On the other hand, in the case where only the mean of measurement values of the sensors is simply used to simultaneously control the expansion tanks, if any one of the multiple sensors is not within a permissible range or a temporary abnormality has occurred in any sensor, a difference between the actual pipe pressure of the system and a reference control value makes it difficult to appropriately control the system in response to the conditions of the system. For example, supposing that the optimal pressure of the expansion tanks is 9.0 kg/m2·G, if the pressure of an expansion tank provided with a normal sensor is measured to be 10.0 kg/m2·G while the pressure of the other expansion tank is measured to be 0 kg/m2·G because of an abnormality in the sensor, the reference control value becomes 5 kg/m2·G as a result of a simple calculation of the mean, so nitrogen gas is supplied to the expansion tanks despite the fact that nitrogen gas should be exhausted from the expansion tanks until the internal pressure of the tanks reaches 9.0 kg/m2·G.

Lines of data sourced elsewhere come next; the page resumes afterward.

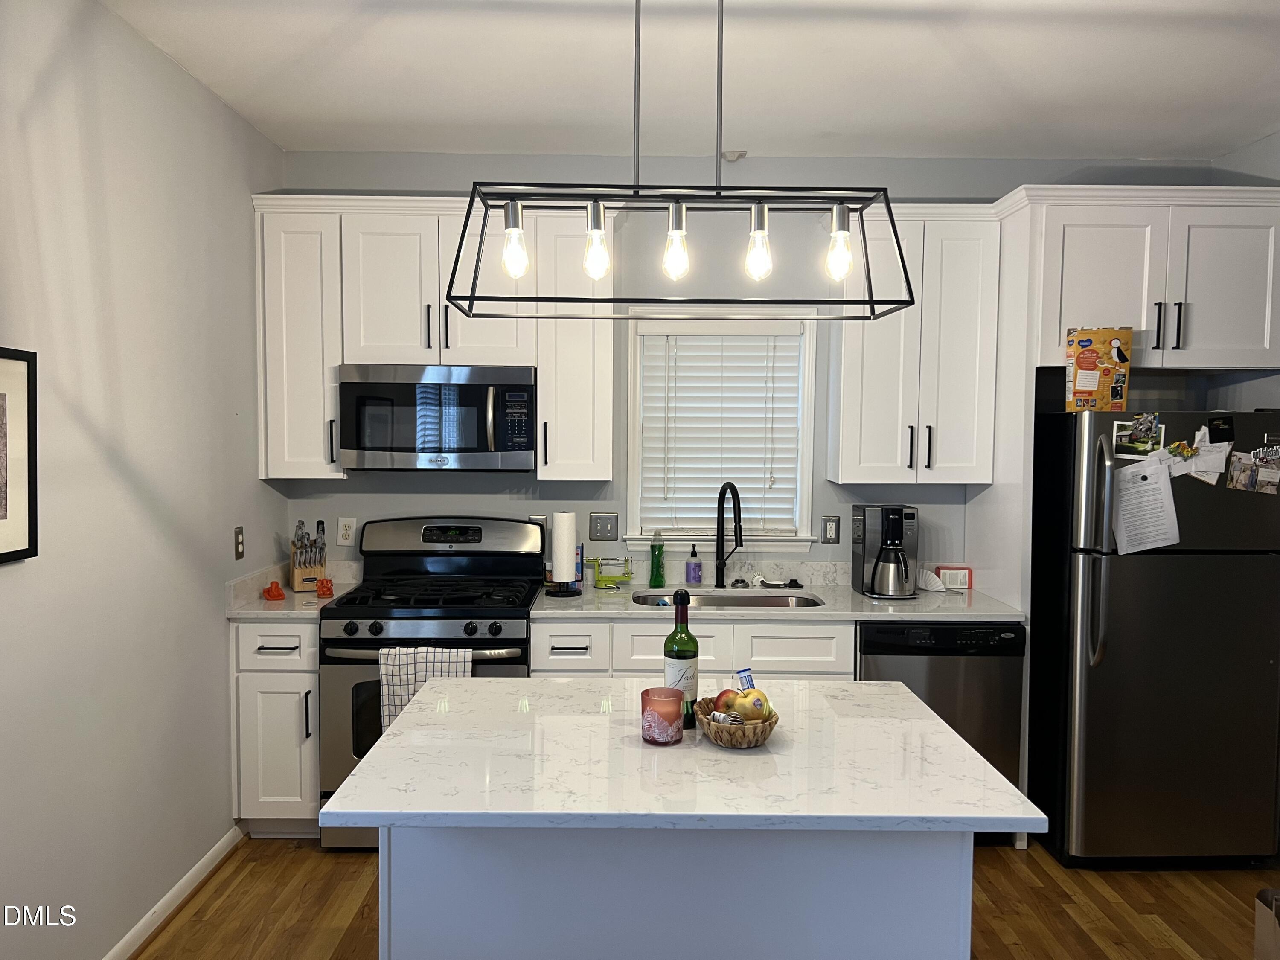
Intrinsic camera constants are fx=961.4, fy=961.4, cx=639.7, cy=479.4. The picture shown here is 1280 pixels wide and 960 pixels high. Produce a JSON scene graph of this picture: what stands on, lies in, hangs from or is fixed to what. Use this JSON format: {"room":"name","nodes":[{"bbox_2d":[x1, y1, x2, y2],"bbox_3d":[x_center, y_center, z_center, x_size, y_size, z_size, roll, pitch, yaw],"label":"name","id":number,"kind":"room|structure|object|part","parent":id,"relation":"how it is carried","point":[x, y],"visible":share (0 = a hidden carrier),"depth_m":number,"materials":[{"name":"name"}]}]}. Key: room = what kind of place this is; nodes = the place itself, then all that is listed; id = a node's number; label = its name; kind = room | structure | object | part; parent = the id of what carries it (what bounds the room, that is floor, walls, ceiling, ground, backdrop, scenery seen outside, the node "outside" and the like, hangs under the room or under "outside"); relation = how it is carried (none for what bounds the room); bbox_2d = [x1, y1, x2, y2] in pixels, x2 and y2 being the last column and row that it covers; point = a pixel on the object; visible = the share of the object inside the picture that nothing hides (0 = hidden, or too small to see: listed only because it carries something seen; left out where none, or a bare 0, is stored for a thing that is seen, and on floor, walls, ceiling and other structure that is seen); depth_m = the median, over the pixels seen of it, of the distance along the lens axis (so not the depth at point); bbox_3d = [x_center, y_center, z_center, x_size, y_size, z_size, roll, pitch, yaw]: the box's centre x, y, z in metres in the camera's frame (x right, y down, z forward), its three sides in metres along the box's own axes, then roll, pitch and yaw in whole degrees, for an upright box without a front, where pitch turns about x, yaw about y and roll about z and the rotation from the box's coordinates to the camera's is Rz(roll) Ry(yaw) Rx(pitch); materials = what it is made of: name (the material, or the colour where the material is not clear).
{"room":"kitchen","nodes":[
{"label":"kitchen","id":0,"kind":"room"},
{"bbox_2d":[0,0,289,959],"bbox_3d":[-1.551,0.123,1.240,0.135,2.740,5.702,0,3,-1],"label":"left wall","id":1,"kind":"structure","parent":0,"point":[168,68],"depth_m":2.75,"materials":[{"name":"grey paint"}]},
{"bbox_2d":[0,346,37,565],"bbox_3d":[-1.474,-0.046,2.067,0.027,0.494,0.542,0,3,-1],"label":"framed picture","id":2,"kind":"object","parent":1,"relation":"attached to","point":[9,552],"visible":0.99,"depth_m":2.27,"materials":[{"name":"black"}]},
{"bbox_2d":[101,823,245,959],"bbox_3d":[-1.482,1.434,1.527,0.016,0.080,4.407,0,3,-1],"label":"baseboard","id":3,"kind":"structure","parent":1,"relation":"attached to","point":[184,880],"depth_m":3.07,"materials":[{"name":"white paint"}]},
{"bbox_2d":[233,525,244,559],"bbox_3d":[-1.508,0.237,3.626,0.010,0.118,0.073,0,3,-1],"label":"light switch","id":4,"kind":"object","parent":1,"relation":"attached to","point":[237,539],"visible":0.98,"depth_m":3.61,"materials":[{"name":"metal"}]},
{"bbox_2d":[103,0,1279,162],"bbox_3d":[0.626,-1.281,1.325,4.393,0.105,6.004,0,3,-1],"label":"ceiling","id":5,"kind":"structure","parent":0,"point":[825,127],"depth_m":3.14,"materials":[{"name":"white paint"}]},
{"bbox_2d":[440,0,913,324],"bbox_3d":[0.084,-0.819,2.037,0.919,0.954,0.278,0,3,-1],"label":"pendant light","id":6,"kind":"object","parent":5,"relation":"hanging from","point":[910,302],"visible":1,"depth_m":2.02,"materials":[{"name":"black metal"}]},
{"bbox_3d":[-0.259,-0.476,1.978,0.052,0.110,0.055,0,3,-1],"label":"bulb","id":7,"kind":"part","parent":6,"relation":"part of","materials":[{"name":"clear glass"}]},
{"bbox_3d":[-0.093,-0.485,2.003,0.054,0.115,0.056,0,3,-1],"label":"bulb","id":8,"kind":"part","parent":6,"relation":"part of","materials":[{"name":"clear glass"}]},
{"bbox_3d":[0.074,-0.489,2.047,0.054,0.107,0.055,0,3,-1],"label":"bulb","id":9,"kind":"part","parent":6,"relation":"part of","materials":[{"name":"clear glass"}]},
{"bbox_3d":[0.246,-0.486,2.021,0.054,0.116,0.056,0,3,-1],"label":"bulb","id":10,"kind":"part","parent":6,"relation":"part of","materials":[{"name":"clear glass"}]},
{"bbox_3d":[0.416,-0.483,2.019,0.054,0.111,0.056,0,3,-1],"label":"bulb","id":11,"kind":"part","parent":6,"relation":"part of","materials":[{"name":"clear glass"}]},
{"bbox_2d":[132,834,1279,959],"bbox_3d":[0.633,1.543,1.415,4.526,0.088,6.053,0,3,-1],"label":"floor","id":12,"kind":"structure","parent":0,"point":[316,856],"depth_m":3.16,"materials":[{"name":"brown wood"}]},
{"bbox_2d":[230,618,321,835],"bbox_3d":[-1.341,0.919,3.822,0.342,0.859,0.653,0,3,-1],"label":"base cabinet","id":13,"kind":"object","parent":12,"relation":"on","point":[274,673],"visible":0.47,"depth_m":3.54,"materials":[{"name":"white paint"}]},
{"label":"drawer","id":14,"kind":"part","parent":13,"relation":"part of","materials":[{"name":"white paint"}]},
{"bbox_2d":[224,559,361,619],"bbox_3d":[-1.351,0.428,3.802,0.475,0.131,0.637,0,3,-1],"label":"countertop","id":15,"kind":"structure","parent":13,"relation":"on","point":[255,611],"depth_m":3.71,"materials":[{"name":"white stone"}]},
{"bbox_2d":[262,579,286,601],"bbox_3d":[-1.427,0.428,3.747,0.076,0.066,0.087,-1,4,-30],"label":"red figurine","id":16,"kind":"object","parent":15,"relation":"on","point":[271,587],"visible":1,"depth_m":3.73,"materials":[{"name":"red"}]},
{"bbox_2d":[289,518,327,592],"bbox_3d":[-1.358,0.307,3.951,0.127,0.287,0.226,-1,3,-27],"label":"knife block","id":17,"kind":"object","parent":15,"relation":"on","point":[295,576],"visible":0.96,"depth_m":3.92,"materials":[{"name":"brown wood"}]},
{"bbox_2d":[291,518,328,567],"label":"knives","id":18,"kind":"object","parent":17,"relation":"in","point":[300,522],"visible":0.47,"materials":[{"name":"silver metal"}]},
{"bbox_2d":[315,576,334,598],"bbox_3d":[-1.243,0.423,3.785,0.066,0.069,0.064,0,3,-1],"label":"figurine","id":19,"kind":"object","parent":15,"relation":"on","point":[327,587],"visible":1,"depth_m":3.76,"materials":[{"name":"red"}]},
{"bbox_2d":[315,515,545,848],"bbox_3d":[-0.798,0.766,3.789,0.763,1.188,0.739,0,3,-1],"label":"gas range","id":20,"kind":"object","parent":12,"relation":"on","point":[372,627],"visible":0.57,"depth_m":3.54,"materials":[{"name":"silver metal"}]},
{"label":"control knobs","id":21,"kind":"part","parent":20,"relation":"part of","materials":[{"name":"black plastic"}]},
{"bbox_2d":[378,643,471,732],"bbox_3d":[-0.760,0.763,3.401,0.320,0.366,0.067,0,3,-1],"label":"dish towel","id":22,"kind":"object","parent":20,"relation":"hanging from","point":[420,679],"visible":0.42,"depth_m":3.38,"materials":[{"name":"white fabric"}]},
{"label":"burner grates","id":23,"kind":"part","parent":20,"relation":"part of","materials":[{"name":"black metal"}]},
{"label":"backguard","id":24,"kind":"part","parent":20,"relation":"part of","materials":[{"name":"metal"}]},
{"bbox_2d":[373,823,972,959],"bbox_3d":[0.059,1.018,2.229,1.187,0.854,0.646,0,3,-1],"label":"kitchen island","id":25,"kind":"object","parent":12,"relation":"on","point":[393,950],"visible":0.58,"depth_m":1.91,"materials":[{"name":"white paint"}]},
{"bbox_2d":[321,675,1046,835],"bbox_3d":[0.079,0.569,2.099,1.210,0.033,0.926,0,3,-1],"label":"island countertop","id":26,"kind":"structure","parent":25,"relation":"on","point":[965,751],"depth_m":1.87,"materials":[{"name":"white stone"}]},
{"bbox_2d":[640,686,684,744],"bbox_3d":[0.046,0.503,2.051,0.093,0.102,0.094,0,3,-1],"label":"candle","id":27,"kind":"object","parent":26,"relation":"on","point":[650,714],"visible":0.99,"depth_m":2.02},
{"bbox_2d":[663,589,698,729],"bbox_3d":[0.090,0.399,2.151,0.075,0.306,0.075,0,3,-1],"label":"wine bottle","id":28,"kind":"object","parent":26,"relation":"on","point":[687,646],"visible":0.92,"depth_m":2.12,"materials":[{"name":"green glass"}]},
{"bbox_2d":[697,694,779,748],"bbox_3d":[0.207,0.517,2.058,0.177,0.085,0.182,0,3,-1],"label":"fruit bowl","id":29,"kind":"object","parent":26,"relation":"on","point":[727,738],"visible":0.71,"depth_m":2.00,"materials":[{"name":"brown wicker"}]},
{"bbox_2d":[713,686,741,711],"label":"apple","id":30,"kind":"object","parent":29,"relation":"in","point":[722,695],"visible":0.57,"depth_m":2.11,"materials":[{"name":"red food"}]},
{"bbox_2d":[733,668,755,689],"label":"bottle","id":31,"kind":"object","parent":29,"relation":"in","point":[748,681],"visible":0.75,"depth_m":2.14,"materials":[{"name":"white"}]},
{"bbox_2d":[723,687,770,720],"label":"apple","id":32,"kind":"object","parent":29,"relation":"in","point":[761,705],"visible":0.86,"depth_m":2.06,"materials":[{"name":"food"}]},
{"bbox_2d":[533,616,852,679],"bbox_3d":[0.192,0.939,3.861,1.202,0.878,0.646,0,3,-1],"label":"base cabinet","id":33,"kind":"object","parent":12,"relation":"on","point":[812,654],"visible":0.2,"depth_m":3.57,"materials":[{"name":"white paint"}]},
{"bbox_2d":[526,565,1024,623],"bbox_3d":[0.492,0.422,3.686,1.685,0.138,0.653,0,3,-1],"label":"countertop","id":34,"kind":"structure","parent":33,"relation":"on","point":[632,611],"depth_m":3.67,"materials":[{"name":"white stone"}]},
{"bbox_2d":[545,512,582,596],"bbox_3d":[-0.310,0.288,3.886,0.157,0.342,0.158,0,3,-1],"label":"paper towel holder","id":35,"kind":"object","parent":34,"relation":"on","point":[555,579],"visible":0.98,"depth_m":3.85,"materials":[{"name":"black metal"}]},
{"bbox_2d":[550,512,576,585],"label":"paper towel roll","id":36,"kind":"object","parent":35,"relation":"on","point":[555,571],"visible":0.94,"depth_m":3.88,"materials":[{"name":"white paper"}]},
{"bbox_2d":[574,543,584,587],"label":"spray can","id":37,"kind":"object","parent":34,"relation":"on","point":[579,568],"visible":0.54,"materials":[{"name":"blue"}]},
{"bbox_2d":[590,557,633,588],"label":"apple peeler","id":38,"kind":"object","parent":34,"relation":"on","point":[600,576],"visible":0.99,"depth_m":4.05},
{"bbox_2d":[648,532,666,586],"bbox_3d":[0.072,0.334,4.051,0.067,0.240,0.061,0,3,-1],"label":"dish soap bottle","id":39,"kind":"object","parent":34,"relation":"on","point":[658,563],"visible":0.99,"depth_m":4.03,"materials":[{"name":"green plastic"}]},
{"bbox_2d":[684,544,702,583],"bbox_3d":[0.228,0.363,4.091,0.064,0.186,0.063,0,3,-1],"label":"soap dispenser","id":40,"kind":"object","parent":34,"relation":"on","point":[695,568],"visible":0.99,"depth_m":4.07,"materials":[{"name":"purple plastic"}]},
{"bbox_2d":[628,588,824,608],"bbox_3d":[0.346,0.588,3.851,0.778,0.184,0.457,0,3,-1],"label":"sink","id":41,"kind":"object","parent":34,"relation":"in","point":[746,600],"visible":0.29,"depth_m":4.03,"materials":[{"name":"silver metal"}]},
{"bbox_2d":[714,480,743,586],"bbox_3d":[0.387,0.235,4.033,0.118,0.449,0.246,0,3,-1],"label":"faucet","id":42,"kind":"object","parent":34,"relation":"on","point":[732,487],"visible":0.99,"depth_m":4.10,"materials":[{"name":"black metal"}]},
{"bbox_2d":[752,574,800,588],"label":"dish brush","id":43,"kind":"object","parent":34,"relation":"on","point":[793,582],"visible":0.95,"depth_m":4.11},
{"bbox_2d":[852,503,917,599],"bbox_3d":[1.010,0.287,3.923,0.221,0.366,0.265,0,3,-1],"label":"coffee maker","id":44,"kind":"object","parent":34,"relation":"on","point":[875,522],"visible":0.99,"depth_m":3.86,"materials":[{"name":"metal"}]},
{"bbox_2d":[916,568,952,592],"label":"coffee filters","id":45,"kind":"object","parent":34,"relation":"on","point":[936,582],"visible":0.88,"depth_m":4.04,"materials":[{"name":"white paper"}]},
{"bbox_2d":[936,565,972,589],"bbox_3d":[1.350,0.421,4.131,0.132,0.086,0.052,0,3,-1],"label":"small box","id":46,"kind":"object","parent":34,"relation":"on","point":[944,571],"visible":0.96,"depth_m":4.11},
{"bbox_2d":[856,620,1025,800],"bbox_3d":[1.119,0.943,3.862,0.599,0.856,0.623,0,3,-1],"label":"dishwasher","id":47,"kind":"object","parent":12,"relation":"on","point":[934,660],"visible":0.42,"depth_m":3.56,"materials":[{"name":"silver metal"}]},
{"bbox_2d":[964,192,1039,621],"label":"refrigerator side panel","id":48,"kind":"object","parent":12,"relation":"on","point":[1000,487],"visible":0.5,"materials":[{"name":"white paint"}]},
{"bbox_2d":[1027,404,1279,868],"bbox_3d":[1.915,0.564,3.700,0.744,1.641,0.802,0,3,-1],"label":"refrigerator","id":49,"kind":"object","parent":12,"relation":"on","point":[1164,606],"visible":0.9,"depth_m":3.39,"materials":[{"name":"black metal"}]},
{"bbox_2d":[1065,324,1133,410],"bbox_3d":[1.684,-0.399,3.530,0.214,0.311,0.090,0,3,-1],"label":"cereal box","id":50,"kind":"object","parent":49,"relation":"on","point":[1095,369],"visible":0.98,"depth_m":3.49,"materials":[{"name":"yellow cardboard"}]},
{"bbox_2d":[1112,413,1163,456],"bbox_3d":[1.770,-0.153,3.412,0.170,0.130,0.024,0,3,-1],"label":"photo","id":51,"kind":"object","parent":49,"relation":"attached to","point":[1124,442],"visible":0.98,"depth_m":3.41,"materials":[{"name":"paper"}]},
{"bbox_2d":[1108,456,1180,554],"bbox_3d":[1.780,0.099,3.393,0.217,0.324,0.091,0,3,-1],"label":"paper","id":52,"kind":"object","parent":49,"relation":"attached to","point":[1130,490],"visible":0.98,"depth_m":3.38,"materials":[{"name":"white paper"}]},
{"bbox_2d":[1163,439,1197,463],"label":"magnet","id":53,"kind":"object","parent":49,"relation":"attached to","point":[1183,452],"visible":0.97,"depth_m":3.38},
{"bbox_2d":[1182,430,1231,482],"bbox_3d":[1.982,-0.067,3.377,0.148,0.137,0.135,0,3,-1],"label":"paper","id":54,"kind":"object","parent":49,"relation":"attached to","point":[1204,455],"visible":0.88,"depth_m":3.37,"materials":[{"name":"white paper"}]},
{"bbox_2d":[1207,414,1235,442],"bbox_3d":[2.038,-0.171,3.370,0.088,0.091,0.024,0,3,-1],"label":"magnet","id":55,"kind":"object","parent":49,"relation":"attached to","point":[1214,434],"visible":0.98,"depth_m":3.37,"materials":[{"name":"black"}]},
{"bbox_2d":[1224,447,1279,493],"bbox_3d":[2.136,-0.032,3.333,0.194,0.149,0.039,0,3,-1],"label":"photo","id":56,"kind":"object","parent":49,"relation":"attached to","point":[1241,464],"visible":0.98,"depth_m":3.33,"materials":[{"name":"multicoloured paper"}]},
{"bbox_2d":[1253,887,1279,959],"bbox_3d":[1.782,1.266,2.455,0.342,0.378,0.327,0,3,-1],"label":"cardboard box","id":57,"kind":"object","parent":12,"relation":"on","point":[1260,937],"visible":0.99,"depth_m":2.56,"materials":[{"name":"brown cardboard"}]},
{"bbox_2d":[270,149,1229,583],"bbox_3d":[0.488,-0.020,4.243,4.035,2.758,0.141,0,3,-1],"label":"back wall","id":58,"kind":"structure","parent":0,"point":[989,189],"depth_m":4.13,"materials":[{"name":"grey paint"}]},
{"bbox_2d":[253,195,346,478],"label":"upper cabinet","id":59,"kind":"object","parent":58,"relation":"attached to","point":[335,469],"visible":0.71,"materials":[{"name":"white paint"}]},
{"bbox_2d":[336,516,356,545],"bbox_3d":[-1.264,0.222,4.135,0.073,0.117,0.009,0,3,-1],"label":"wall socket","id":60,"kind":"object","parent":58,"relation":"attached to","point":[343,525],"visible":0.98,"depth_m":4.13,"materials":[{"name":"white plastic"}]},
{"bbox_2d":[252,194,612,483],"bbox_3d":[-0.816,-0.559,3.913,1.381,1.089,0.349,0,3,-1],"label":"upper cabinet","id":61,"kind":"object","parent":58,"relation":"attached to","point":[290,472],"visible":0.79,"depth_m":3.77,"materials":[{"name":"white paint"}]},
{"bbox_2d":[336,363,535,471],"bbox_3d":[-0.797,-0.246,3.892,0.758,0.417,0.454,0,3,-1],"label":"microwave","id":62,"kind":"object","parent":61,"relation":"attached to","point":[470,388],"visible":0.99,"depth_m":3.72,"materials":[{"name":"silver metal"}]},
{"bbox_2d":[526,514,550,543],"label":"wall outlet","id":63,"kind":"object","parent":58,"relation":"attached to","point":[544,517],"visible":0.43,"depth_m":4.14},
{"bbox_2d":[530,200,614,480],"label":"upper cabinet","id":64,"kind":"object","parent":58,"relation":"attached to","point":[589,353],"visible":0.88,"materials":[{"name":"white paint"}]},
{"bbox_2d":[588,512,619,540],"bbox_3d":[-0.156,0.206,4.194,0.121,0.118,0.014,0,3,-1],"label":"light switch","id":65,"kind":"object","parent":58,"relation":"attached to","point":[600,525],"visible":0.96,"depth_m":4.19,"materials":[{"name":"grey metal"}]},
{"bbox_2d":[624,313,817,551],"bbox_3d":[0.355,-0.205,4.223,0.834,1.082,0.163,0,3,-1],"label":"window","id":66,"kind":"structure","parent":58,"relation":"in","point":[807,496],"depth_m":4.19,"materials":[{"name":"white"}]},
{"bbox_2d":[638,325,802,534],"bbox_3d":[0.354,-0.230,4.199,0.684,0.902,0.055,0,3,-1],"label":"window blind","id":67,"kind":"object","parent":66,"relation":"attached to","point":[663,353],"visible":0.95,"depth_m":4.19,"materials":[{"name":"white plastic"}]},
{"bbox_2d":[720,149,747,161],"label":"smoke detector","id":68,"kind":"object","parent":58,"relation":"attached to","point":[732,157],"visible":0.75,"depth_m":4.04,"materials":[{"name":"white plastic"}]},
{"bbox_2d":[821,515,840,543],"bbox_3d":[0.824,0.217,4.147,0.072,0.117,0.009,0,3,-1],"label":"wall outlet","id":69,"kind":"object","parent":58,"relation":"attached to","point":[830,530],"visible":0.97,"depth_m":4.14,"materials":[{"name":"metal"}]},
{"bbox_2d":[829,201,1004,486],"bbox_3d":[1.109,-0.536,3.943,0.618,1.104,0.350,0,3,-1],"label":"upper cabinet","id":70,"kind":"object","parent":58,"relation":"attached to","point":[875,372],"visible":0.89,"depth_m":3.81,"materials":[{"name":"white paint"}]},
{"bbox_2d":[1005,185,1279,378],"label":"upper cabinet","id":71,"kind":"object","parent":58,"relation":"attached to","point":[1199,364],"visible":0.88,"depth_m":3.52,"materials":[{"name":"white paint"}]},
{"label":"pull","id":72,"kind":"part","parent":71,"relation":"part of","materials":[{"name":"black metal"}]},
{"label":"handle","id":73,"kind":"part","parent":71,"relation":"part of","materials":[{"name":"metal"}]},
{"bbox_2d":[1209,130,1279,412],"bbox_3d":[2.540,0.111,1.765,0.132,2.705,5.070,0,3,-1],"label":"right wall","id":74,"kind":"structure","parent":0,"point":[1254,146],"depth_m":3.86,"materials":[{"name":"paint"}]}
]}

As such, if the control of pressure of the system cannot respond to the actual conditions of the system because of an error and malfunction of any sensor, not only may the pressure maintenance equipment itself malfunction, but it may also have a great influence on the entirety of the cooling and heating system. That is, if the internal pressure of the expansion tanks excessively decreases, flushing occurs in the pipe, causing a big accident or defective heating. If the internal pressure of the expansion tanks excessively increases, excessive pressure is applied to the piping equipment, thus damaging the pipes or other equipment.